Jerel Myers

Profile
- Position: Wide receiver

Personal information
- Born: July 18, 1981 (age 45) Houston, Texas, U.S.
- Listed height: 5 ft 11 in (1.80 m)
- Listed weight: 175 lb (79 kg)

Career information
- High school: Madison (TX)
- College: LSU
- NFL draft: 2003: undrafted

Career history
- Buffalo Bills (2003–2004)*; Washington Redskins (2005)*; BC Lions (2005); New Orleans VooDoo (2005)*; Kansas City Brigade (2006–2008); BC Lions (2009)*; Oklahoma City Yard Dawgz (2010);
- * Offseason or practice squad member only

Career CFL statistics
- Receptions: 36
- Yards: 473
- Touchdowns: 2
- Stats at CFL.ca (archived)

Career AFL statistics
- Receptions: 386
- Yards: 4,066
- Touchdowns: 59
- Kick return yards: 2,052
- Kick return touchdowns: 2
- Stats at ArenaFan.com

= Jerel Myers =

American football player (born 1981)

Erasmus Jerel Myers (born July 18, 1981) is an American former professional football wide receiver.
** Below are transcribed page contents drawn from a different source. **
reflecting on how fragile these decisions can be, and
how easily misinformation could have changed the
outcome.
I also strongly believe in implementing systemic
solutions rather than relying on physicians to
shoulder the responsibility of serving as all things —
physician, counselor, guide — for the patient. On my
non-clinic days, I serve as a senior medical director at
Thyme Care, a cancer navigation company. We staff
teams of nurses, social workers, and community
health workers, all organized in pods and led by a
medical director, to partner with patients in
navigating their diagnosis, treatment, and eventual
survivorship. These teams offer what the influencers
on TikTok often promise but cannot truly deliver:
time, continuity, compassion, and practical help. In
He was signed as an undrafted free agent by the Buffalo Bills in 2003. He played college football for the LSU Tigers.

Myers was also a member of the Washington Redskins, New Orleans VooDoo, Kansas City Brigade, BC Lions, and Oklahoma City Yard Dawgz.

He is now a physical education teacher at Stafford Municipal School District in Stafford, Texas.